In a typical DESeq2 output file there are 6 numbers given for each gene; baseMean, log2FoldChange, lfc, stat, pvalue and padj. Each of them have 15 digits. I think this is because R produces 15 digits when it does a calculation. However, these numbers are being derived from measurements and measurements have significant figures and I would not think that that the measurements for gene counts would have 15 significant figures.
Why does this matter to me ? Because, I want to have a cutoff for calling genes accepted as differentially regulated; either a cutoff for padj or log2FoldChange or both and I would like to be consistent and be using the best practice. Say, I choose a cutoff of padj of 0.05. But, the number of genes resulting will depend on how you round off the 15 digit number given for padj. Do you round to two digits after the decimal point, 0.05 (this will include genes with padj of 0.054 or less), or three, 0.050 (this will include genes of 0.0504 or less), or 4, 0.0500, or use the whole 15 digit number with no rounding which, I would think, has too many significant figures.

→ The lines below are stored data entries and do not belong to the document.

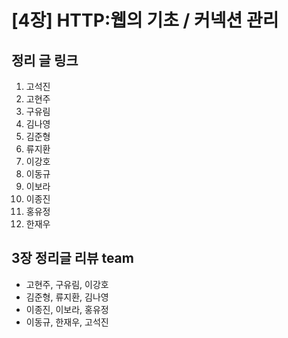 # [4장] HTTP:웹의 기초 / 커넥션 관리

## 정리 글 링크

1. 고석진
2. 고현주
3. 구유림
4. 김나영
5. 김준형
6. 류지환
7. 이강호
8. 이동규
9. 이보라
10. 이종진
11. 홍유정
12. 한재우

## 3장 정리글 리뷰 team

- 고현주, 구유림, 이강호
- 김준형, 류지환, 김나영
- 이종진, 이보라, 홍유정
- 이동규, 한재우, 고석진
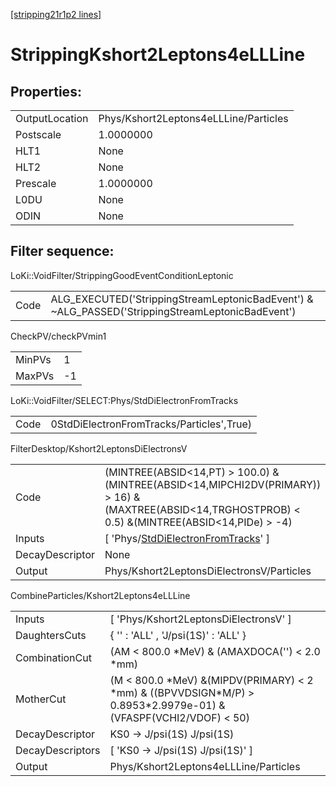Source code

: [[stripping21r1p2 lines]](./stripping21r1p2-index)

# StrippingKshort2Leptons4eLLLine

## Properties:

|                |                                       |
|----------------|---------------------------------------|
| OutputLocation | Phys/Kshort2Leptons4eLLLine/Particles |
| Postscale      | 1.0000000                             |
| HLT1           | None                                  |
| HLT2           | None                                  |
| Prescale       | 1.0000000                             |
| L0DU           | None                                  |
| ODIN           | None                                  |

## Filter sequence:

LoKi::VoidFilter/StrippingGoodEventConditionLeptonic

|      |                                                                                                  |
|------|--------------------------------------------------------------------------------------------------|
| Code | ALG_EXECUTED('StrippingStreamLeptonicBadEvent') & ~ALG_PASSED('StrippingStreamLeptonicBadEvent') |

CheckPV/checkPVmin1

|        |     |
|--------|-----|
| MinPVs | 1   |
| MaxPVs | -1  |

LoKi::VoidFilter/SELECT:Phys/StdDiElectronFromTracks

|      |                                           |
|------|-------------------------------------------|
| Code | 0StdDiElectronFromTracks/Particles',True) |

FilterDesktop/Kshort2LeptonsDiElectronsV

|                 |                                                                                                                                                           |
|-----------------|-----------------------------------------------------------------------------------------------------------------------------------------------------------|
| Code            | (MINTREE(ABSID\<14,PT) \> 100.0) &(MINTREE(ABSID\<14,MIPCHI2DV(PRIMARY)) \> 16) &(MAXTREE(ABSID\<14,TRGHOSTPROB) \< 0.5) &(MINTREE(ABSID\<14,PIDe) \> -4) |
| Inputs          | [ 'Phys/[StdDiElectronFromTracks](./stripping21r1p2-commonparticles-stddielectronfromtracks)' ]                                                         |
| DecayDescriptor | None                                                                                                                                                      |
| Output          | Phys/Kshort2LeptonsDiElectronsV/Particles                                                                                                                 |

CombineParticles/Kshort2Leptons4eLLLine

|                  |                                                                                                                        |
|------------------|------------------------------------------------------------------------------------------------------------------------|
| Inputs           | [ 'Phys/Kshort2LeptonsDiElectronsV' ]                                                                                |
| DaughtersCuts    | { '' : 'ALL' , 'J/psi(1S)' : 'ALL' }                                                                                   |
| CombinationCut   | (AM \< 800.0 \*MeV) & (AMAXDOCA('') \< 2.0 \*mm)                                                                       |
| MotherCut        | (M \< 800.0 \*MeV) &(MIPDV(PRIMARY) \< 2 \*mm) & ((BPVVDSIGN\*M/P) \> 0.8953\*2.9979e-01) & (VFASPF(VCHI2/VDOF) \< 50) |
| DecayDescriptor  | KS0 -\> J/psi(1S) J/psi(1S)                                                                                            |
| DecayDescriptors | [ 'KS0 -\> J/psi(1S) J/psi(1S)' ]                                                                                    |
| Output           | Phys/Kshort2Leptons4eLLLine/Particles                                                                                  |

Also, one more question. If you have a padj cutoff off of 0.05, do you include 0.05 ? Frequently, you hear the cutoff was 0.05, but it usually is not specified if that means less than 0.05 or less than and equal to 0.05.
Thank you for your reply. It is good to know that cutoff of 0.05 means less than 0.05.
My concerns are about consistency and reproducibility. We have many people in our lab who are doing RNA-Seq analysis and it is preferable that each get identical gene lists when using the same cutoff's on the same data. For example, one person in our lab used a log2 cutoff of 1, but rounded the log2 values to the nearest integer. I repeated the work on the same data, but I rounded to the nearest hundreth. His list resulted in 100 or so more genes up regulated than my list of up regulated genes. The lists were identical except for the 100 or so extra, which was 20% of the total gene lists. Rounding up to the nearest integer meant that his list included genes with log2 of 0.05 or greater, while my list only included genes with log2 of 0.95 or greater. That may be a somewhat extreme example, but even a much smaller percentage difference in gene lists could lead to differences in what is considered significant in a downstream analysis. This is not a preferable situation to have in which the results are dependent on who performs the analysis.
We could just somewhat arbitrarily decide on one standard, but it would be preferable to have some scientific justification for that standard.
If you want consistency then use a fixed software environment like Docker, wirh fixed code and thresholds that make sense. Rounding to nearest integer is a little nonsense since on log2 wcale every integer is a 2-fold change so this vastly inflates the effects. If you have different thresholds per people then of course you get different results.